Selected views of the space distribution results for the SMT analysis are shown on Figures 8a and 8b. The majority of the SMT solutions derived for the 29 events have a double-couple (shearing) component of failure and most of the event failures appear to consist of a complex fracture process rather than a simple ‘fault-slip’ type mechanism (Figure 9). This information can be combined with a stereographic P- and T-axis plot (Figure 10), which indicates the P-axis (red) is sub-vertical for the majority of the events and the T-axis (blue) is more scattered, generally with a sub-horizontal orientation, suggesting a normal mode of failure.

Fig. 08a
Figure 8a. Focal Mechanisms, Plan View. From above, the space distribution for the SMT solutions for the subset of 29 microseismic events.
Fig. 08b
Figure 8b. Focal Mechanisms, Section View. A side view of the space distribution for the SMT solutions for the subset of 29 microseismic events.

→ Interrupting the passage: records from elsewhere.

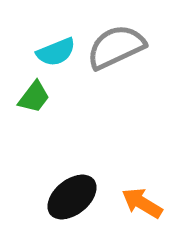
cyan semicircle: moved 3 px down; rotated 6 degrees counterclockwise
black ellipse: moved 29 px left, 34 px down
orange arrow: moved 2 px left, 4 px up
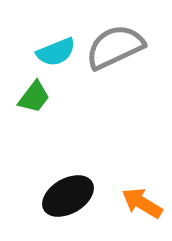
gray semicircle: moved 1 px left
black ellipse: moved 4 px left, 1 px up; rotated 9 degrees clockwise
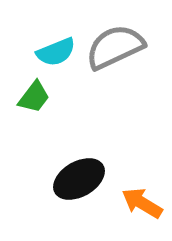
black ellipse: moved 11 px right, 17 px up
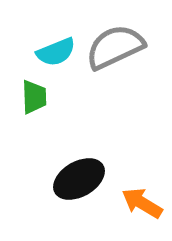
green trapezoid: rotated 39 degrees counterclockwise
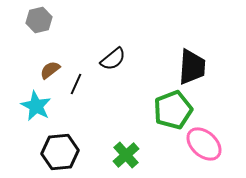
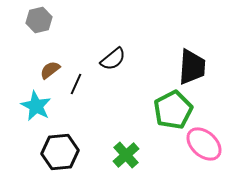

Based on this study, it is evident that when multi-well recordings are available, additional information related to the stimulation process and the local fracturing conditions can be obtained by a closer examination of microseismicity. Making use of these data can provide operators with significant insights into how to optimize their hydraulic fracturing designs to potentially improve production.

Fig. 09
Figure 9. Percentage of Double Couple Components. The histogram shows that a majority of the SMT solutions for the subset of 29 events exhibit double-couple (shearing) – type failure and are the result of a complex fracture process.
Fig. 10
Figure 10. P- and T-Axis Distribution. As shown on this stereographic plot, there is a generally sub-vertical orientation to the P-axis (red) and sub-horizontal orientation to the T-axis (blue), which supports the conclusion that a normal mode of failure was dominant.

End

Acknowledgements

ESG greatly appreciates the assistance of Jim Wolfe and BP in organizing and supporting the study discussed in this paper, and for permission to publish.